RI Guest Blogger: Eileen Shields-West on News from Burma

Wednesday, November 07, 2007

Refugees International Board Vice-Chair Eileen Shields-West just finished a mission in Thailand focusing on the situation for Burmese refugees and how the impact of the ongoing conflict inside Burma affects the stability of neighboring countries.

It is a picture of a solitary young monk behind bars. A boy of five or six years old, he is looking away, hands gripping the iron bars with an extremely sad look in his eyes. The picture ran in The Economist in late September, during the week of the major protests and fearsome crackdown in Rangoon, the capital of Burma. It was captioned: “No Way Out?"


Many of us, as we took the plane over here and looked through our briefing papers, were moved by this provocative and compelling picture. The picture told a thousand words and symbolized the cruelty of this latest round of suppression that even swept up young monks, or novices, as they are called, along with thousands of others, into detention centers.

At every opportunity, and this was especially the concern of fellow Board member Carol Ann Haake, we would ask for any information at all about the picture, about the boy and about the fate of all the children and adults who may have been swept up in the crackdown. It became an interest of all of us.

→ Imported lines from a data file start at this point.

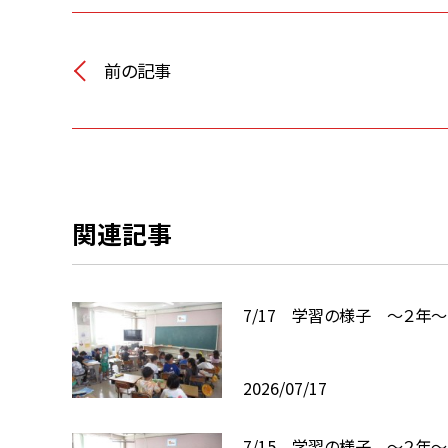
前の記事
関連記事
7/17 学習の様子 ～２年～
2026/07/17
7/15 学習の様子 ～２年～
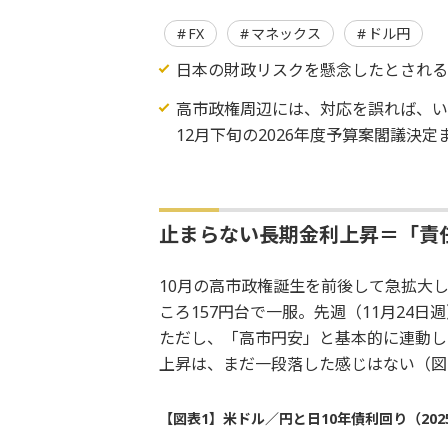
FX
マネックス
ドル円
日本の財政リスクを懸念したとされ
高市政権周辺には、対応を誤れば、い
12月下旬の2026年度予算案閣議決
止まらない長期金利上昇＝「責
10月の高市政権誕生を前後して急拡大
ころ157円台で一服。先週（11月24
ただし、「高市円安」と基本的に連動し
上昇は、まだ一段落した感じはない（図
【図表1】米ドル／円と日10年債利回り（202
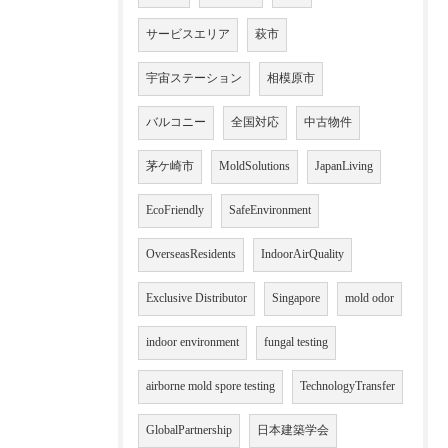
サービスエリア
萩市
宇宙ステーション
相模原市
バルコニー
全国対応
中古物件
茅ケ崎市
MoldSolutions
JapanLiving
EcoFriendly
SafeEnvironment
OverseasResidents
IndoorAirQuality
Exclusive Distributor
Singapore
mold odor
indoor environment
fungal testing
airborne mold spore testing
TechnologyTransfer
GlobalPartnership
日本建築学会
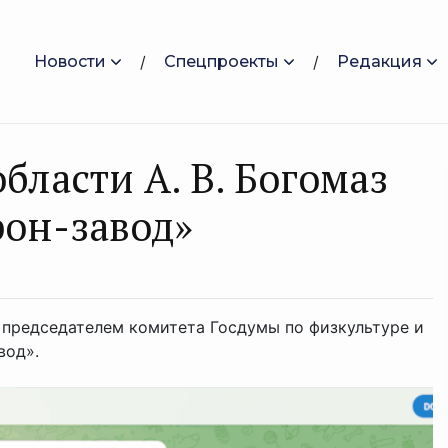
Новости
Спецпроекты
Редакция
бласти А. В. Богомаз
он-завод»
с председателем комитета Госдумы по физкультуре и
вод».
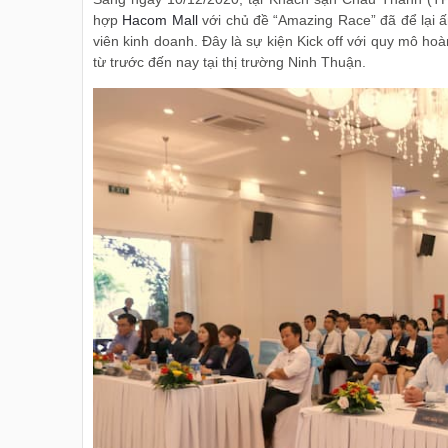
hợp
Hacom Mall
với chủ đề “Amazing Race” đã để lại 
viên kinh doanh. Đây là sự kiện Kick off với quy mô ho
từ trước đến nay tại thị trường Ninh Thuận.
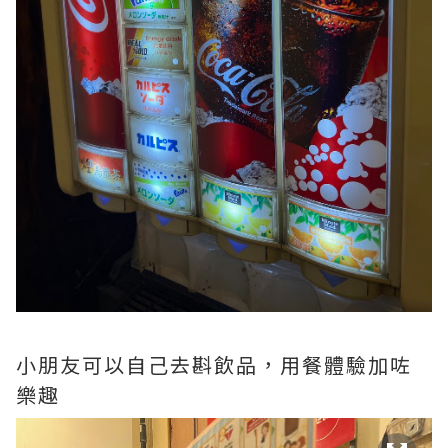
小朋友可以自己去斟飲品，用餐體驗加咗
樂趣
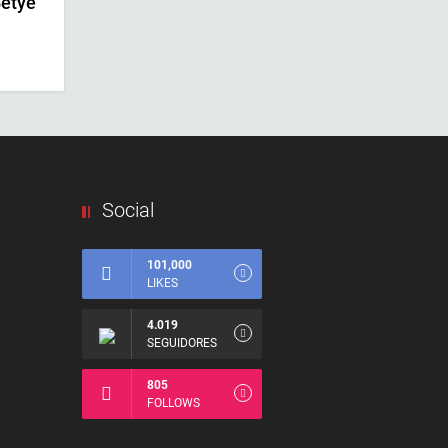
Betye
Social
101,000
LIKES
4.019
SEGUIDORES
805
FOLLOWS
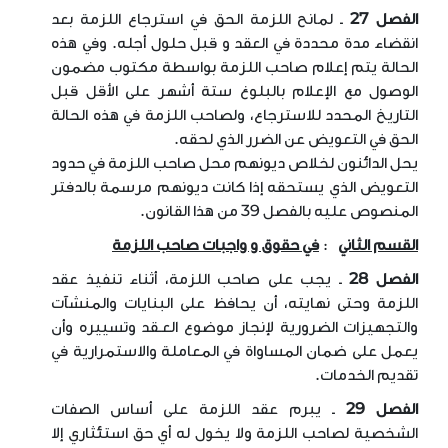
الفصل 27
ـ لمانح اللزمة الحق في استرجاع اللزمة بعد
انقضاء مدة محددة في العقد و قبل حلول أجله. وفي هذه
الحالة يتم إعلام صاحب اللزمة بواسطة مكتوب مضمون
الوصول مع الإعلام بالبلوغ ستة أشهر على الأقل قبل
التاريخ المحدد للاسترجاع، ولصاحب اللزمة في هذه الحالة
الحق في التعويض عن الضرر الذي لحقه
.
يحل الدائنون لخلاص ديونهم محل صاحب اللزمة في حدود
التعويض الذي يستحقه إذا كانت ديونهم مرسمة بالدفتر
المنصوص عليه بالفصل 39 من هذا القانون
.
القسم الثاني
:
في حقوق و واجبات صاحب اللزمة
الفصل 28
ـ يجب على صاحب اللزمة، أثناء تنفيذ عقد
اللزمة وحتى نهايته، أن يحافظ على البنايات والمنشآت
والتجهيزات الضرورية لإنجاز موضوع العـقد وتسييره وأن
يعمل على ضمان المساواة في المعاملة والاستمرارية في
تقديم الخدمات
.
الفصل 29
ـ يبرم عقد اللزمة على أساس الصفات
الشخصية لصاحب اللزمة ولا يخول له أي حق استئثاري إلا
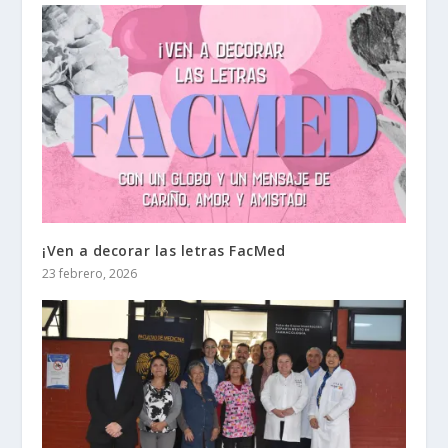
¡Ven a decorar las letras FacMed
23 febrero, 2026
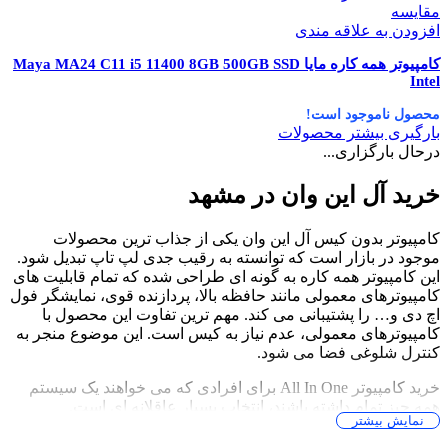
مقایسه
افزودن به علاقه مندی
کامپیوتر همه کاره مایا Maya MA24 C11 i5 11400 8GB 500GB SSD
Intel
محصول ناموجود است!
بارگیری بیشتر محصولات
درحال بارگزاری...
خرید آل این وان در مشهد
کامپیوتر بدون کیس آل این وان یکی از جذاب ترین محصولات
موجود در بازار است که توانسته به رقیب جدی لپ تاپ تبدیل شود.
این کامپیوتر همه کاره به گونه ای طراحی شده که تمام قابلیت های
کامپیوترهای معمولی مانند حافظه بالا، پردازنده قوی، نمایشگر فول
اچ دی و… را پشتیبانی می کند. مهم ترین تفاوت این محصول با
کامپیوترهای معمولی، عدم نیاز به کیس است. این موضوع منجر به
کنترل شلوغی فضا می شود.
خرید کامپیوتر All In One برای افرادی که می خواهند یک سیستم
همه چیز تمام داشته باشند، انتخاب بسیار عاقلانه ای است.
نمایش بیشتر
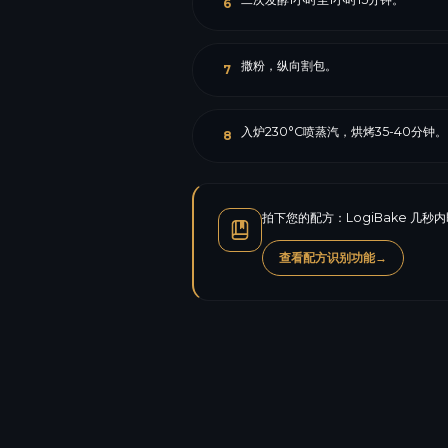
6
撒粉，纵向割包。
7
入炉230°C喷蒸汽，烘烤35-40分钟。
8
拍下您的配方：LogiBake 
查看配方识别功能
→
卡路里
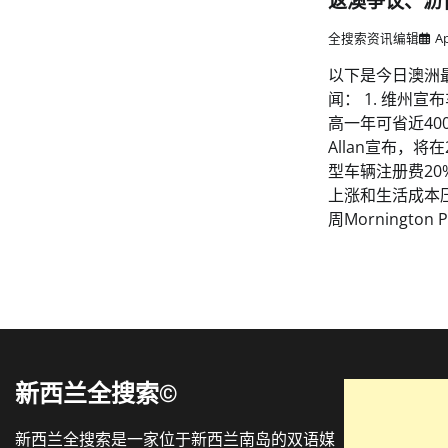
返澳争议、沥
全搜索资讯编辑
Ap
以下是今日澳洲
闻： 1. 维州宣
高一年可省近400澳
Allan宣布，将
型车辆注册费2
上涨和生活成本
周Mornington 
新西兰全搜索©
新西兰全搜索是一家位于新西兰南岛的双语媒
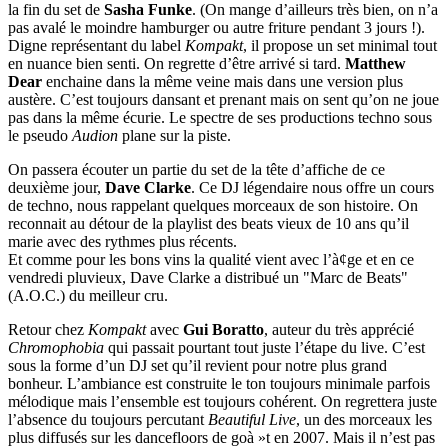
la fin du set de
Sasha Funke
. (On mange d’ailleurs très bien, on n’a
pas avalé le moindre hamburger ou autre friture pendant 3 jours !).
Digne représentant du label
Kompakt
, il propose un set minimal tout
en nuance bien senti. On regrette d’être arrivé si tard.
Matthew
Dear
enchaine dans la même veine mais dans une version plus
austère. C’est toujours dansant et prenant mais on sent qu’on ne joue
pas dans la même écurie. Le spectre de ses productions techno sous
le pseudo
Audion
plane sur la piste.
On passera écouter un partie du set de la tête d’affiche de ce
deuxième jour,
Dave Clarke
. Ce DJ légendaire nous offre un cours
de techno, nous rappelant quelques morceaux de son histoire. On
reconnait au détour de la playlist des beats vieux de 10 ans qu’il
marie avec des rythmes plus récents.
Et comme pour les bons vins la qualité vient avec l’à¢ge et en ce
vendredi pluvieux, Dave Clarke a distribué un "Marc de Beats"
(A.O.C.) du meilleur cru.
Retour chez
Kompakt
avec
Gui Boratto
, auteur du très apprécié
Chromophobia
qui passait pourtant tout juste l’étape du live. C’est
sous la forme d’un DJ set qu’il revient pour notre plus grand
bonheur. L’ambiance est construite le ton toujours minimale parfois
mélodique mais l’ensemble est toujours cohérent. On regrettera juste
l’absence du toujours percutant
Beautiful Live
, un des morceaux les
plus diffusés sur les dancefloors de goà »t en 2007. Mais il n’est pas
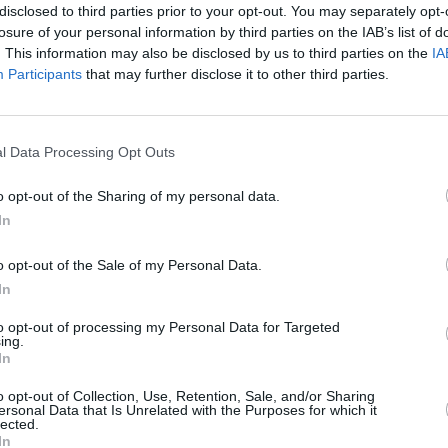
disclosed to third parties prior to your opt-out. You may separately opt-
aceştia
, un bun
procent
de 70%
ar
trebui
să
losure of your personal information by third parties on the IAB’s list of
000 de
voturi
.
Mitul
de
nezdruncinat
este
că
. This information may also be disclosed by us to third parties on the
IA
Participants
that may further disclose it to other third parties.
ai
.
 numeroasă: cea română. Dintre aceştia
l Data Processing Opt Outs
ă că vor să voteze cu dreapta. Şi asta în
d imigraţia. O dreaptă moderată, cu siguranţă
o opt-out of the Sharing of my personal data.
t un ipotetic vot în favoarea Cavalerului
In
au avut deja lui Ceauşescu.
o opt-out of the Sale of my Personal Data.
In
re în vârful dezideratelor pun mereu ordinea
to opt-out of processing my Personal Data for Targeted
 În cazul albanezilor trebuie făcută
ing.
In
eapta, aici la noi vor vota probabil cu stânga.
itatea trăiesc în centrul Italiei şi că sunt
o opt-out of Collection, Use, Retention, Sale, and/or Sharing
ersonal Data that Is Unrelated with the Purposes for which it
raţii de stânga.
lected.
In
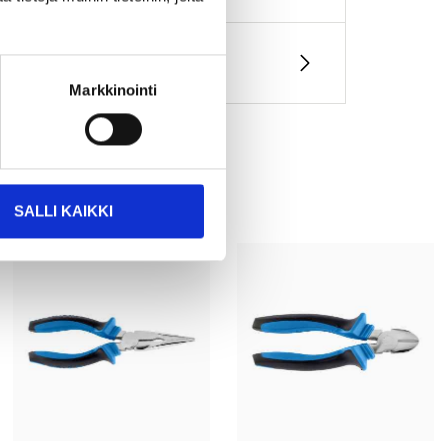
Markkinointi
SALLI KAIKKI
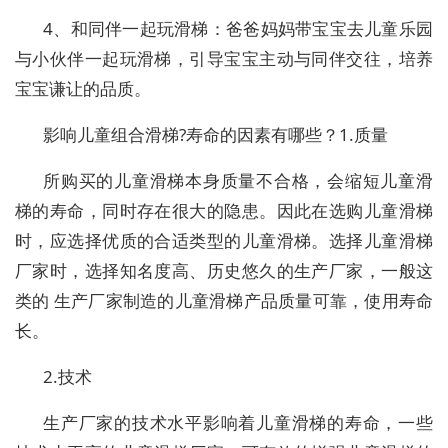
4、和同伴一起玩滑梯：爸爸妈妈带宝宝去儿童乐园
与小伙伴一起玩滑梯，引导宝宝主动与同伴交往，培养
宝宝谦让的品质。
影响儿童组合滑梯?寿命的因素有哪些？1.质量
所购买的儿童滑梯本身质量不合格，会缩短儿童滑
梯的寿命，同时存在很大的隐患。因此在选购儿童滑梯
时，应选择优质的合适类型的儿童滑梯。选择儿童滑梯
厂家时，选择知名度高、历史悠久的生产厂家，一般这
类的 生产厂家制造的儿童滑梯产品质量可靠，使用寿命
长。
2.技术
生产厂家的技术水平影响着儿童滑梯的寿命，一些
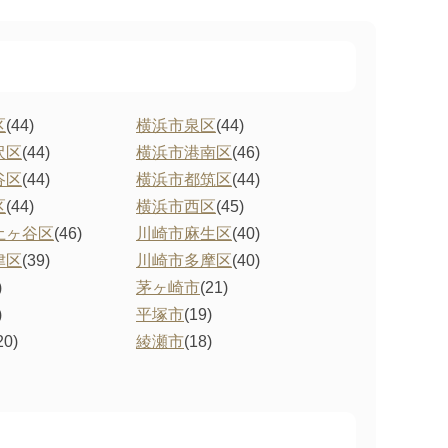
区
(44)
横浜市泉区
(44)
沢区
(44)
横浜市港南区
(46)
谷区
(44)
横浜市都筑区
(44)
区
(44)
横浜市西区
(45)
土ヶ谷区
(46)
川崎市麻生区
(40)
津区
(39)
川崎市多摩区
(40)
)
茅ヶ崎市
(21)
)
平塚市
(19)
20)
綾瀬市
(18)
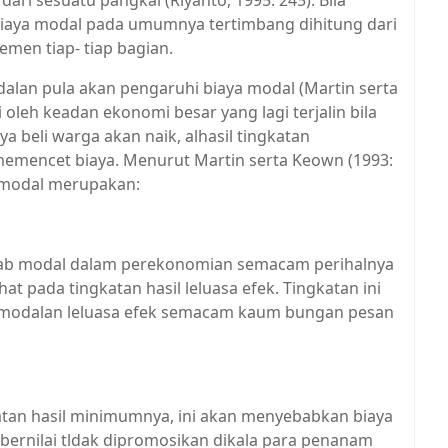
i sesuatu pangkal (Riyanto, 1995: 245). Bila
 biaya modal pada umumnya tertimbang dihitung dari
emen tiap- tiap bagian.
alan pula akan pengaruhi biaya modal (Martin serta
i oleh keadan ekonomi besar yang lagi terjalin bila
 beli warga akan naik, alhasil tingkatan
memencet biaya. Menurut Martin serta Keown (1993:
a modal merupakan:
jab modal dalam perekonomian semacam perihalnya
hat pada tingkatan hasil leluasa efek. Tingkatan ini
pemodalan leluasa efek semacam kaum bungan pesan
atan hasil minimumnya, ini akan menyebabkan biaya
bernilai tldak dipromosikan dikala para penanam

In most cases, we got disappointing but not unsurprising answers. The people we asked just did not know enough to fill in the blanks. We needed to know: What had happened to this young novice? How many other children had been rounded up and how many were still being detained?

Finally, we met John Glenn, head of the Assistance Association of Political Prisoners (AAPP), and former political prisoner himself who fled Burma for fear of arrest in 1988. He is now giving cash and encouragement to political activists still in the country. We sat with him outside, interviewing him in front of a bulletin board of pictures titled “Saffron Revolution.” And there it was -- a color photo of our novice behind bars.

So we asked: What do you know of this boy? Is he still being held? How many others, young like him, were rounded up? Glenn did not know. He turned to a colleague who also was not aware of how the organization had gotten the picture.

It was frustrating, but we did learn some things that we could work with. According to the AAPP list, there are 20 novices who were detained, the youngest is about five. (Novices can range in age from five years to eighteen. After that, when you put on the russet robes, you are called a monk.) Glenn added that the ICRC or the International Committee of the Red Cross has not been allowed to go into the detention centers to confirm numbers held and the conditions of detention.

Glenn believes that during the crackdown the regime rounded up about 3,000 to 4,000 people. (The Burmese government has publicly said that about 3,000 were taken into custody.) His organization has only been able to confirm 150 releases, but says the regime is claiming to have let go 2,000. Also, according to Glenn, there are still 660 political prisoners in prison, while the regime is saying that 190 remain in jail.

Glenn told us that the September uprising was different from the one in 1988 when many activists quickly fled across the border. To his knowledge only thirteen have come into Thailand, explaining “Now they still survive in Burma and still want to continue their activities. Maybe they are still in hiding. It is difficult to know. We don’t know where they are – thousands of people.”

When we left the interview with Glenn, we felt we knew a bit more about the present situation inside Burma. But journalists and others we met registered a degree of healthy skepticism.

They say it is really hard to gauge what is happening within the country at this time. They’ve heard stories, too, about children being held and many people still behind bars, but they cannot corroborate most of them. For one thing, internet access was cut again this week when a small group of monks in Pakokku came out to protest once again, demanding lower fuel prices and the release of political prisoners. It has been down for three days now. They add that you have to question the picture itself – its origin and its reality. It could have been, for example, a novice monk looking through a gate instead of jail bars as feared.

This is Burma, they say. It is looking though a glass darkly. The secrecy, the suppression and the silence are all unbearable, but it is the condition under which people live there, making it more than difficult to tell the real story. It is a country which has shut itself off from the rest of the world (a “hermit kingdom,” a US official says) and only international pressure, especially from Burma’s fellow ASEAN countries, will make a difference.

In the meantime, though, the picture has done its job. It has helped to rivet attention on the victims -- young as well as old -- of the Burmese’ government’s latest actions and that is a good thing.